2013 será também o ano em que os pagamentos por telefone graças à tecnologia NFC, já presente em vários modelos Android mas não no iPhone, se começarão a banalizar. Mas o mais interessante estará porventura no aparecimento de telemóveis flexíveis: a tecnologia para criar ecrãs que se dobram como uma folha de papel já existe (baseia-se num díodo orgânico), e tanto a Nokia como a Samsung parecem apostadas em criar o primeiro modelo com esta base. A companhia finlandesa também deixou toda a gente boquiaberta em 2012 ao lançar um modelo com uma máquina fotográfica capaz de atingir 41 Mpixeís de definição – 2013 poderá trazer aos telefones câmaras 3D, e inclusive uma máquina desenvolvida pela Toshiba que “adivinha” a nossa intenção e dispara ainda antes de carregarmos no botão...

Toda esta inovação começa a ter vontade de transbordar do nosso telefone para outros objectos que utilizamos. 2013 pode também ser o ano dos relógios de pulso, sapatos, calças ou óculos inteligentes, cheios de sensores e informação útil. O limite, aqui, é mais uma vez o céu; nem o Movimento Futurista alguma vez imaginou que as mudanças se processassem a tamanha velocidade.

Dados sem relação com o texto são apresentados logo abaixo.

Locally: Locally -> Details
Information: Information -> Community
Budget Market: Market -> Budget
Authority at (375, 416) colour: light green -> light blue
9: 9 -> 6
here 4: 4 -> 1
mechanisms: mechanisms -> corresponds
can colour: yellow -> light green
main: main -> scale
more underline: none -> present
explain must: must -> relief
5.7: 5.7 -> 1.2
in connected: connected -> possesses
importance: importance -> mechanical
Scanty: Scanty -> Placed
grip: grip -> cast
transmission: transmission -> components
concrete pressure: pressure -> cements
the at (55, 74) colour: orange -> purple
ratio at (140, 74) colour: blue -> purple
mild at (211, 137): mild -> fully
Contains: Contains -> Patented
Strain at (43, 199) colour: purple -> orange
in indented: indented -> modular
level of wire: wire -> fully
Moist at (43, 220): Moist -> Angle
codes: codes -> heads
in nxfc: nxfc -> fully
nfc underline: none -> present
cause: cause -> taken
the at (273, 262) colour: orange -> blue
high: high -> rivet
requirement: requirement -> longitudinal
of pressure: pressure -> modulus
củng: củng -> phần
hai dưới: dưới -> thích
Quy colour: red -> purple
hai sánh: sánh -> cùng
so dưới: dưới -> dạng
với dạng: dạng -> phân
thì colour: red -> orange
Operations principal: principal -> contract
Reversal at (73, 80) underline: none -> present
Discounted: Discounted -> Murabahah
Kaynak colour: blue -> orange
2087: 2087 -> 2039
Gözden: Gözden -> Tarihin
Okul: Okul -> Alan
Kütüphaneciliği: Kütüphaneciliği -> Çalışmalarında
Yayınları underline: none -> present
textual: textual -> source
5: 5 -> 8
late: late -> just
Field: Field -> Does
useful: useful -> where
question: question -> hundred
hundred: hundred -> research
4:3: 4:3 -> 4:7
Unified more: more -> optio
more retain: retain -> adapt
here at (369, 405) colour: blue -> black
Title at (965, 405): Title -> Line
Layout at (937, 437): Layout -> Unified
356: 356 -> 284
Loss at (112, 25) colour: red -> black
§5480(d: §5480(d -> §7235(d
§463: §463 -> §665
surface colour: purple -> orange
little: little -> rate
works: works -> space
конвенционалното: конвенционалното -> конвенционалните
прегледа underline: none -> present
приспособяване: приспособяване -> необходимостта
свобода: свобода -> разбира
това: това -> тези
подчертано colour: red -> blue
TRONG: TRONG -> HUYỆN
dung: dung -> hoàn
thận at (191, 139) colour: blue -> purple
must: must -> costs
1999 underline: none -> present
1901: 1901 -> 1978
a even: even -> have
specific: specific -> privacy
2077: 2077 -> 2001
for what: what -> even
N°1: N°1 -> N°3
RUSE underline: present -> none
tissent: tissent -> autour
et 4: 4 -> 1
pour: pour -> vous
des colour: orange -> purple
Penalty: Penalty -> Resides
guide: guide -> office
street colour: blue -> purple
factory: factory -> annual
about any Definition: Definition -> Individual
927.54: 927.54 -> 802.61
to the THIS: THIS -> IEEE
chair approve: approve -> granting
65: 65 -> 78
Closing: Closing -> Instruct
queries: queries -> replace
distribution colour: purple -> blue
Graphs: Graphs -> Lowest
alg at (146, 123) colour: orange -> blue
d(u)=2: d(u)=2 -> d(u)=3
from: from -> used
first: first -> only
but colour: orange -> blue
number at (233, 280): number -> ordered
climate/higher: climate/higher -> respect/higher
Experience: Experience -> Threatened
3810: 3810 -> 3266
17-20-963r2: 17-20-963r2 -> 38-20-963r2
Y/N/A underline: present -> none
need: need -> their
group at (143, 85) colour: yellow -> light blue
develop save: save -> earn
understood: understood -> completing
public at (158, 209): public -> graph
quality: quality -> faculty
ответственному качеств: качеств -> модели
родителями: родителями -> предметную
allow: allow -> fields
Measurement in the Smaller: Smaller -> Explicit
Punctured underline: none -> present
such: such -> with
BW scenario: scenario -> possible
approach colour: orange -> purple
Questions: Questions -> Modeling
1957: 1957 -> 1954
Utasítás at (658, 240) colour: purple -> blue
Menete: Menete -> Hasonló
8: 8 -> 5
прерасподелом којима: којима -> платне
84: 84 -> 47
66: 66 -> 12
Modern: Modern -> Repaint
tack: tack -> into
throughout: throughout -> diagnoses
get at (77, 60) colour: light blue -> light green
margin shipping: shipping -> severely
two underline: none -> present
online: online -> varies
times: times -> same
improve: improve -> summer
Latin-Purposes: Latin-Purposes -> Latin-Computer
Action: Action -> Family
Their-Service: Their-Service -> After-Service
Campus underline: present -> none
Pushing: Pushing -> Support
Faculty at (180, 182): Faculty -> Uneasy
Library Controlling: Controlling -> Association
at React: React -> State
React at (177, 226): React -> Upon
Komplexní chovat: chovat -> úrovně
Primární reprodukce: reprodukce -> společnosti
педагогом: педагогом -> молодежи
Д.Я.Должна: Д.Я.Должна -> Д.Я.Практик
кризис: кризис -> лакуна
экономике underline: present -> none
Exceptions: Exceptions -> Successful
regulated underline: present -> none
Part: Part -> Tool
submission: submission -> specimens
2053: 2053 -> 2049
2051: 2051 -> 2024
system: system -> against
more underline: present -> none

Roubar sim... mas sempre dentro da lei

O Tribunal de Justiça da União Europeia (que por acaso se situa no Luxemburgo) acabou de decidir: Lisboa não será castigada por desviar os fundos europeus que se destinavam originalmente às três regiões mais pobres de Portugal – o Alentejo, o Norte e o Centro do país. Por outras palavras, o menino bem alimentado roubou a comida do prato dos irmãos famintos mesmo debaixo dos seus narizes, e os papás acabam de dizer que não há qualquer problema – e isto apesar do tal irmão gordinho andar a levar más notas na escola.

Há muito tempo (demasiado segundo alguns; desde os primórdios do império segundo outros, mas seguramente desde a regência do marquês de Pombal) que Lisboa canibaliza o país que governa, sugando recursos e oportunidades de forma centrífuga, criando um país macrocéfalo - com uma cabeça enorme, mas sem pernas para andar ou braços para trabalhar. Nas últimas décadas, esse efeito intensificou-se até ao absurdo: aguaceiros de investimento público caíram sobre a capital, em autoestradas (que continuam maioritária e tranquilamente grátis para o utilizador), centros culturais/comerciais, expo98s, hospitais, escolas, estações de metro sumptuosas, renovações totais do aeroporto (o que não impediu a vontade de empenhar as jóias em construir um novo), gares para comboios rápidos (que ainda não existem)... ao invés de, como numa verdadeira democracia europeia, procurar aplanar o "terreno de jogo" e oferecer a todos os portugueses as mesmas oportunidades e a mesma qualidade de vida, o Estado português sempre fez precisamente o contrário: cobrou os impostos pagos por todos e gastou-os em esmagadora medida em apenas um local, sempre o mesmo privilegiado, de forma a guindá-lo ao estatuto de "grande capital europeia" que Lisboa, por complexo, sempre almejou. E ao entrar na União Europeia em 1986, inebriado pela bonança dos fundos europeus vindos de Bruxelas, o Estado lisboeta perdeu as estribeiras e a vergonha. No espaço de 20 anos, a "região" de Lisboa (não uma verdadeira região, claro, dado que a regionalização do país, apesar de inscrita na Constituição, não serve os interesses da capital e sempre será combatida por esta) enriqueceu de forma espectacular e, partindo de 70% da média europeia, está agora nos 107% - ou seja, na metade superior na tabela. Isto enquanto o resto do país se afunda na recessão e no desespero.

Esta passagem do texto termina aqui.